L 3 P 8/01

Land
Nordrhein-Westfalen
Sozialgericht
LSG Nordrhein-Westfalen
Sachgebiet
Pflegeversicherung
Abteilung
3
1. Instanz
SG Duisburg (NRW)
Aktenzeichen
S 15 P 94/00
Datum
2. Instanz
LSG Nordrhein-Westfalen
Aktenzeichen
L 3 P 8/01
Datum
3. Instanz
Bundessozialgericht
Aktenzeichen
-
Datum
-
Kategorie
Urteil
Die Berufung der Klägerin gegen das Urteil des Sozialgerichts Duisburg vom 26.01.2001 wird zurückgewiesen. Kosten sind auch im Berufungsverfahren nicht zu erstatten. Die Revision wird nicht zugelassen.

Tatbestand:

Mit ihrer Berufung wendet sich die Klägerin gegen das klageabweisende Urteil des Sozialgerichts Duisburg, mit dem das Sozialgericht einen Anspruch der Klägerin auf Zahlung eines Zuschusses zu einer elektrisch betriebenen Sonnenmarkise nach den Vorschriften des Elften Buchs des Sozialgesetzbuchs - Soziale Pflegeversicherung - (SGB XI) verneint hat.

Die im Jahre 1952 geborene Klägerin leidet an einer Enzephalitisdisseminata, einem Zustand nach wiederholten lumbalen Bandscheibenoperationen sowie einer beidseitigen Abduktorendurchtrennung bei Beuge-Adduktionskontraktur sowie Übergewicht. Sie ist auf einen Rollstuhl angewiesen und aufgrund einer linksseitigen Parese nicht in der Lage, Überkopftätigkeiten bzw. mit Gebrauch beider Arme auszuführen. Seit Inkrafttreten des SGB XI erhält sie Pflegegeld anstelle häuslicher Pflege nach der Pflegestufe II.

Im Jahre 1999 beantragte sie bei der Beklagten unter Vorlage einer ärztlichen Bescheinigung von Dr. L ... einen Zuschuss für Maßnahmen zur Verbesserung des individuellen Wohnumfeldes in Form einer elektrisch betriebenen Sonnenmarkise für ihren Balkon. Die sen Antrag lehnte die Beklagte unter Berücksichtigung einer Stellungnahme des Medizinischen Dienstes (Dr. F ...) mit Bescheid vom 01.12.1999 ab. Der Widerspruch der Klägerin blieb erfolglos (Widerspruchsbescheid vom 19.04.2000): Der Erwerb und/ oder der Umbau auf Elektrobetrieb einer Markise gehöre nach dem Urteil des Bundessozialgerichts vom 03.11.1999 - B 3 P 3/99 R - zu den persönlichen Bedürfnissen, die nicht einem allgemeinen Wohnungsstandard entsprächen, sondern aus gehobenen Ansprüchen an den Wohnkomfort gewachsen seien. Dafür habe die Solidargemeinschaft der Pflegeversicherten nicht einzustehen.

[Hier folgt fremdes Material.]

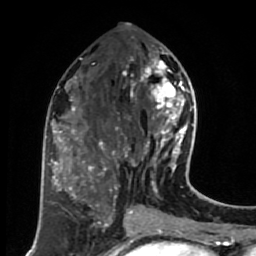
Breast MRI (dynamic contrast-enhanced), one axial slice. Position 31 of 80 along the scan axis. Cropped to one breast. Dynamic contrast-enhanced series, time point 2 of 7 at this slice position (early post-contrast). 1.5 T. TE 2.6 ms, TR 5.6 ms. 2 mm slice thickness. 256 × 256 image matrix, field of view 160 × 160 mm. Female patient.
Structures marked on this image (semi-automatically segmented with operator editing):
- enhancing-tissue mask used for the functional tumour volume (all voxels passing the contrast-enhancement thresholds inside the analysis volume; usually the tumour): bounding box (x1, y1, x2, y2) in pixels: (114, 52, 188, 173)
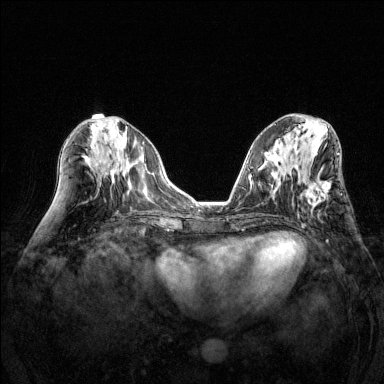
Breast MRI (dynamic contrast-enhanced), one axial slice. Dynamic contrast-enhanced series, time point 2 of 6 at this slice position (early post-contrast). 1.5 T. TE 1.7 ms, TR 4.6 ms. 1.2 mm slice thickness. 384 × 384 image matrix, field of view 320 × 320 mm. Female patient.
Outlined on this slice (semi-automatic segmentation, software-assisted and operator-edited):
- enhancing-tissue mask used for the functional tumour volume (all voxels passing the contrast-enhancement thresholds inside the analysis volume; usually the tumour): box from (x=302, y=182) to (x=331, y=208) px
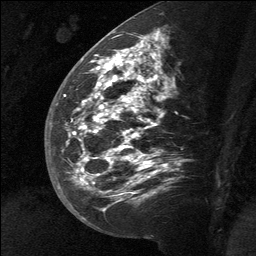
Breast MRI (dynamic contrast-enhanced), one sagittal slice; dynamic contrast-enhanced study with each time point stored as its own series, time point 2 of 3 at this slice position (early post-contrast, ordered by acquisition time); 1.5 T; TE 4.8 ms, TR 27 ms; 2 mm slice thickness; 256 × 256 image matrix. Patient: female, 39 years. From the clinical record (not read from this slice): setting: breast cancer imaged before/during neoadjuvant chemotherapy; receptor status: HER2-positive.
Structures marked on this image (semi-automatic segmentation, software-assisted and operator-edited):
- analysis volume of interest (the breast-tissue region the enhancement analysis was run in; not a lesion): bounding box <58,40,166,217> (left, top, right, bottom; pixels)
- tumour enhancement mask (voxels above the 90 % enhancement threshold inside the analysis volume of interest): <72,40,155,197>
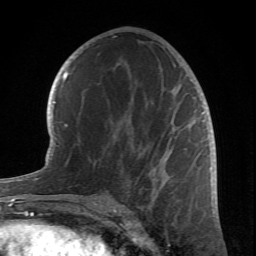
Breast MRI (dynamic contrast-enhanced), one axial slice. Slice 39 of 66 in the series (ordered by position). Cropped to one breast. Dynamic contrast-enhanced series, time point 2 of 6 at this slice position (early post-contrast). 1.5 T. TE 4.2 ms, TR 8.5 ms. 2.4 mm slice thickness. 256 × 256 image matrix, field of view 150 × 150 mm. Female patient.
Outlined on this slice (semi-automatic segmentation, software-assisted and operator-edited):
- enhancing-tissue mask used for the functional tumour volume (all voxels passing the contrast-enhancement thresholds inside the analysis volume; usually the tumour): bounding box (x1, y1, x2, y2) in pixels: (83, 112, 204, 212)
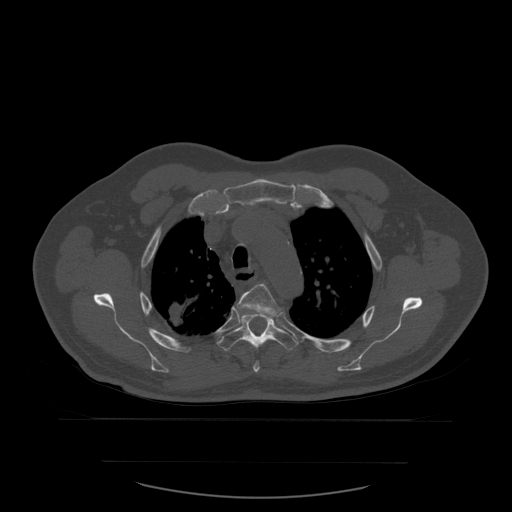
CT including the spine, one axial slice; bone window (W 1800 / L 400 HU); 1.25 mm slice thickness; 512 × 512 image matrix, field of view 479 × 479 mm. Patient age 71 years. Case-level facts recorded for this patient, not image findings: primary cancer: lung; vertebrae with lytic lesions (as recorded): T1, T2, L5, S1.
Outlined on this slice (semi-automatically segmented with operator editing):
- T4 vertebra: bounding box (x1, y1, x2, y2) in pixels: (237, 284, 281, 373)
- T5 vertebra: (217, 313, 299, 351)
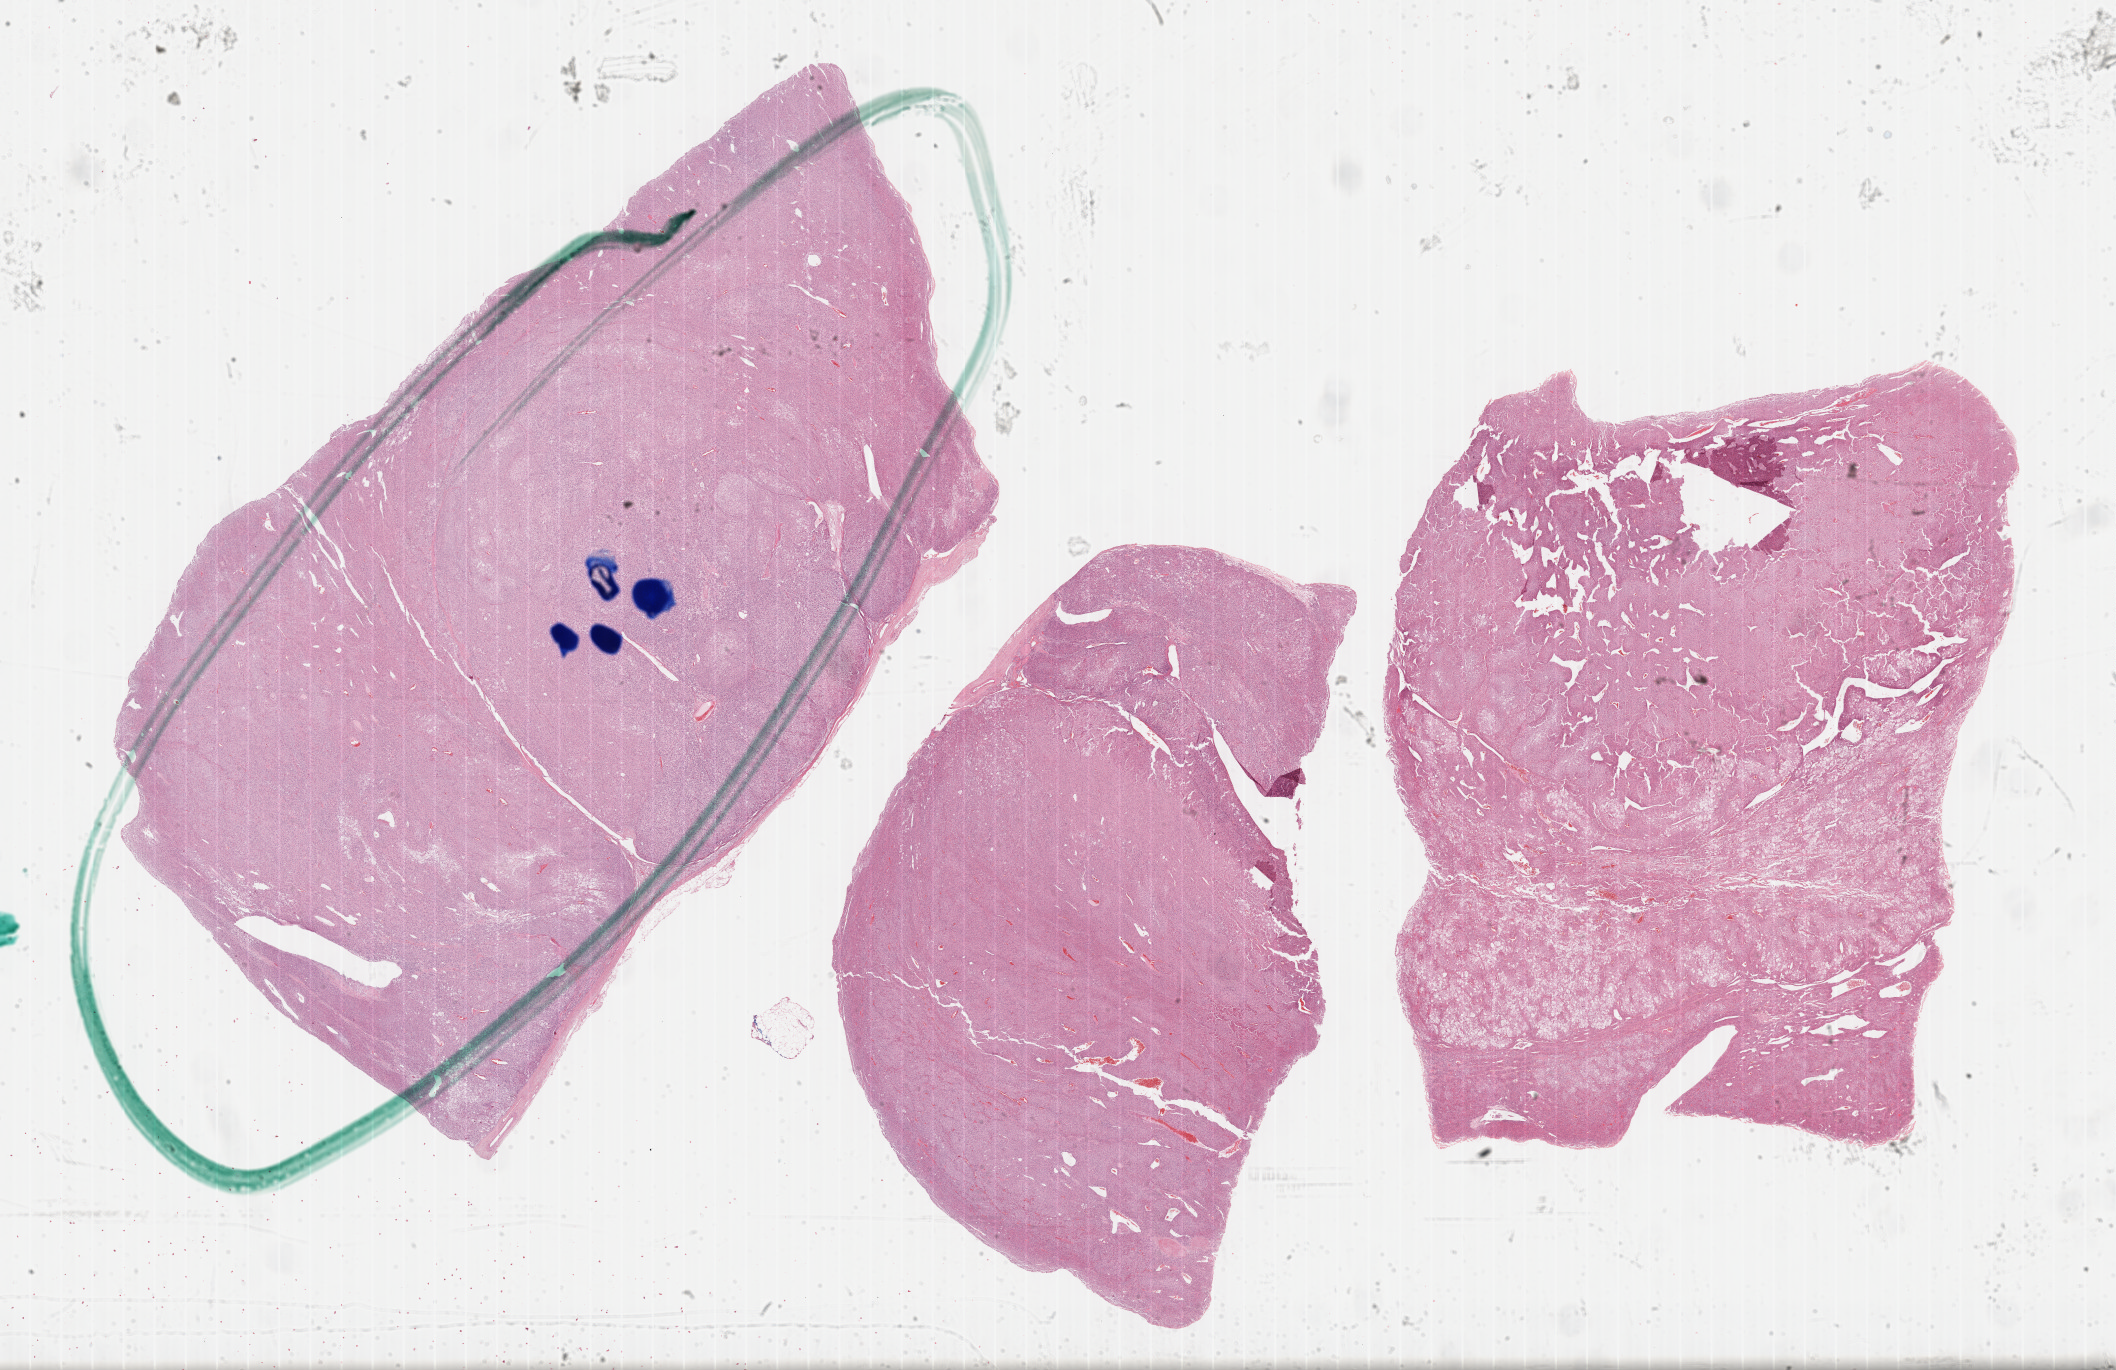
Digitized Hematoxylin and eosin (H&E) stained tissue section (whole slide) — whole scanned area (about 34.2 x 22.2 mm) shown as a low-resolution overview, formalin-fixed paraffin-embedded (FFPE) diagnostic section, adrenal cortex, primary tumour sample. Patient: male, age at initial diagnosis 47 years.
Pathologic diagnosis: Adrenal cortical carcinoma (cortex of adrenal gland).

Mit ihrer rechtzeitig erhobenen Klage sah die Klägerin die Voraussetzungen des § 40 SGB XI unter dem Gesichtspunkt der Reorganisation der Wohnung nebst Wohnbereich als erfüllt an. Sie sei aufgrund ihrer Erkrankung nicht in der Lage, an Sonnentagen ohne Hilfe Dritter die Wohnung zu verlassen. Der Balkon, der zur Sonnenseite liege, könne ohne Sonnenschutz nicht genutzt werden. Der Arzt für Neurologie Dr. O ... bestätigte, eine direkte Sonneneinwirkung sei schädlich. Im Übrigen rügte die Klägerin, der medizinische Dienst habe ihre Wohnung nicht besichtigt.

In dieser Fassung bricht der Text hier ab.